Change is afoot in Nepal. The possibility that the Communist Party of Nepal (Maoist), or CPN(M), will become the single largest party in the 601-member constituent assembly is now very real. Contrary to expectations, the party seems to have done well even in places where it was not expected to do so.
Although final results are not expected till 20 April, so far the clear lead taken by CPN(M)?shows the electorate’s disenchantment with established parties, including the moderate Left parties.
The Maoist upsurge should not be seen as some kind of revolutionary upheaval. The fact is that Nepal has been badly governed: From 1990 to 2002, the country saw 13 governments. This while poverty, conflict and poor growth continued to afflict Nepal. The pattern of poverty, urban versus rural, sheds some light on the political dynamics of the country. While urban poverty declined from 21.55% to 9.55% from 1995-96 to 2003-04, rural poverty declined much more slowly from 43.27% to 34.62%. It’s not surprising that Maoist appeal is strong in rural areas, especially in western Nepal where rural poverty is much more pronounced.
Which way is Nepal headed? On the one hand, the Maoists dream of creating a new Nepal, one that is a republican, federal and egalitarian democracy. On the other hand, their urge for an executive presidential model betrays impatience with the twists and turns that accompany democracy. In fact, a top Maoist leader, Baburam Bhattarai, has said that his party was in favour of “real democracy” and not “formal democracy”. In Marxist settings this usually spells trouble, though it’s a bit early to say which way things go.

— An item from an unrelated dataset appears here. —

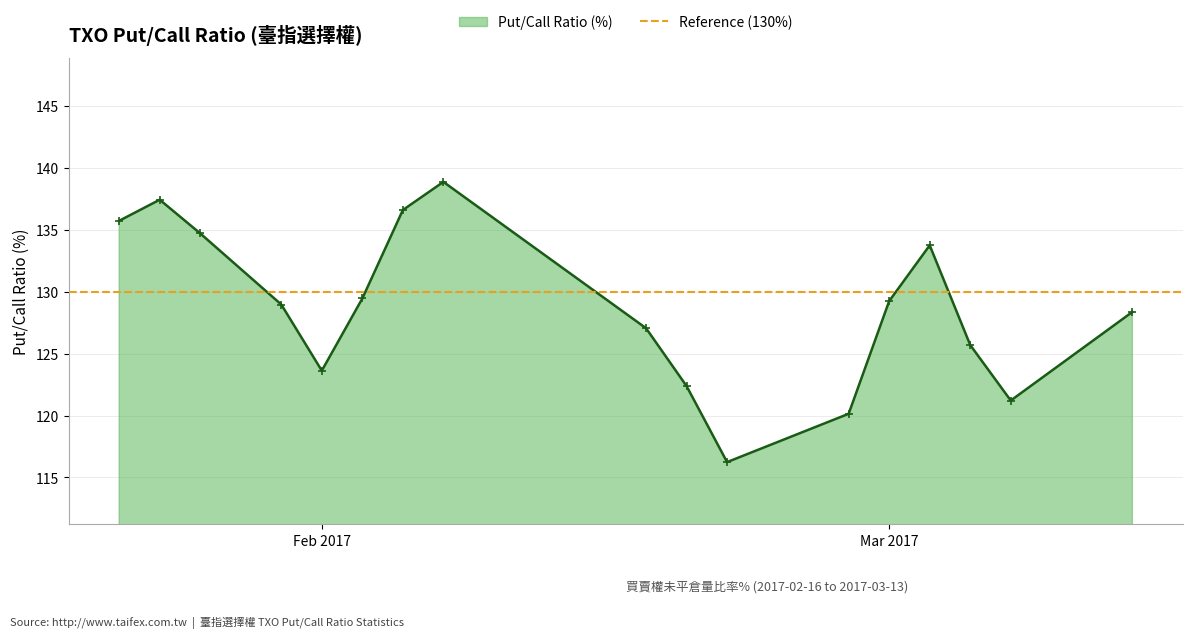

The chart shows a value of 209.4 at 2017-03-13. True or false?

False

At the moment, observers in India are watching the results with apprehension. CPN(M) has often talked about “Indian imperialism”. Concerns over river water sharing and scrapping the 1950 Indo-Nepal treaty of peace and friendship have been the staple of Maoist rhetoric. These, along with security issues, have raised concerns in India. Hopefully it will remain at that only. The realities of being in power and the severe geographic constraints that Nepal faces should give pause to Maoists before they embark on a reckless course.